KnowledgeGraphExtractorProtocol

Bases: Protocol

Protocol for chunk-level knowledge graph extractors.

extract async

extract(text)

Extract a graph for one text input.

ExtractedNode

Bases: GraphModel

Extractor-facing node without a machine-generated identifier.

This transient shape is produced by the LLM extractor before the application assigns durable UUIDs and converts the result into persisted :class:~grawiki.graph.models.Node objects.

ExtractedRelationship

Bases: GraphModel

Extractor-facing relationship using node names as endpoints.

Relationship endpoints reference extracted node names within one extraction result and are later rewritten to durable node identifiers during persistence.

ExtractedKnowledgeGraph

Bases: GraphModel

Extractor-facing graph before machine identifiers are assigned.

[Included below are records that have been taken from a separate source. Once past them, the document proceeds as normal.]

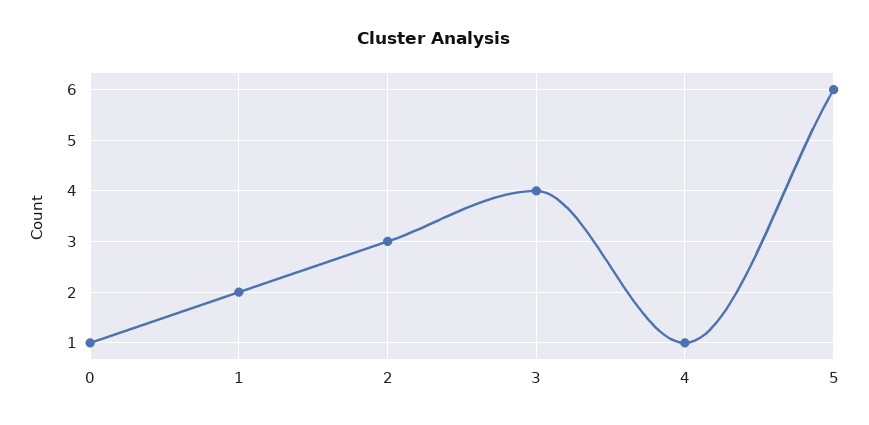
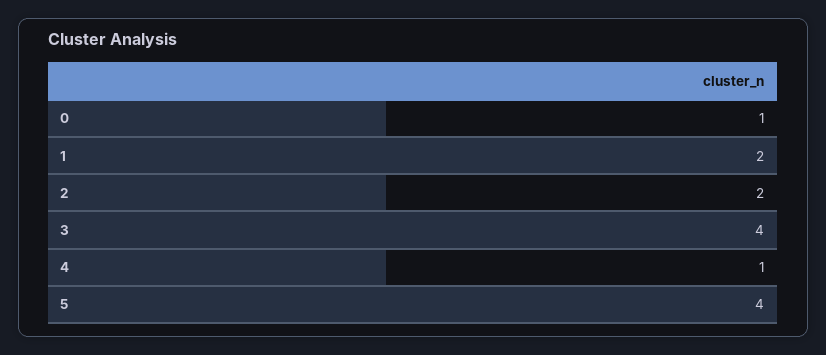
  {
    "0": 1,
    "1": 2,
-   "2": 3,
+   "2": 2,
    "3": 4,
    "4": 1,
-   "5": 6
+   "5": 4
  }

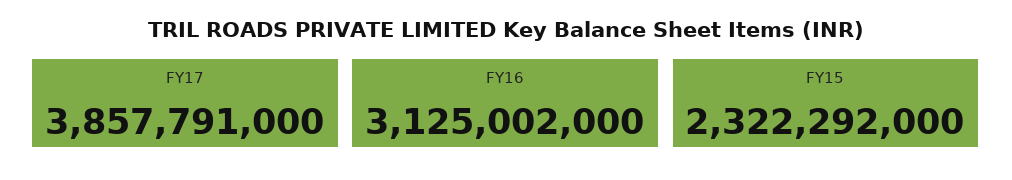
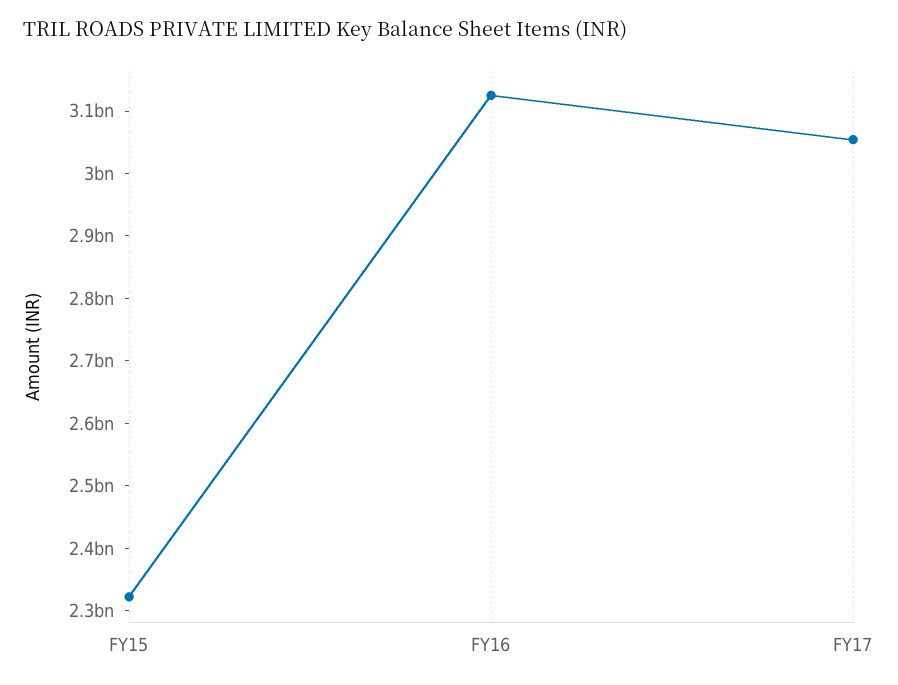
  {
-   "FY17": 3857791000,
+   "FY17": 3060000000,
    "FY16": 3125002000,
    "FY15": 2322292000
  }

Node names act as temporary reference keys within one extraction result and are later promoted into a persisted :class:~grawiki.graph.models.KnowledgeGraph.

KnowledgeGraphExtractor

Extract chunk-level knowledge graphs and attach entity embeddings.

Parameters:

Name Type Description Default
model str

Chat model used for structured knowledge extraction. Passed to :func:instructor.from_provider to create the structured-output client.

required
embedding Embedding

Embedding client used for entity node vectors. Injected so callers share one embedding model across the pipeline instead of each component constructing its own.

required
prompt str

Extraction prompt template.

KG_EXTRACTION_PROMPT
max_triplets int

Maximum number of triplets requested from the model.

5
output_language str

Language used for extracted node names, relationship labels, and textual properties. Defaults to "English".

'English'
allowed_entity_types list[str] | None

Optional entity label allow-list.

None
allowed_relation_types list[str] | None

Optional relationship label allow-list.

None
fix_missing_nodes bool

Whether to inject placeholder nodes for relationships that reference missing node names.

True
extract_kwargs dict[str, Any] | None

Extra keyword arguments forwarded to the instructor create call. Useful for provider-specific options such as reasoning_effort or max_retries.

None

extractor_client property

extractor_client

Lazy instructor client initialized on first use.

extract async

extract(text)

Extract a knowledge graph for one text input.

Parameters:

Name Type Description Default
text str

Source text to analyze.

required

Returns:

Type Description
KnowledgeGraph

Extracted graph with embedded entity nodes.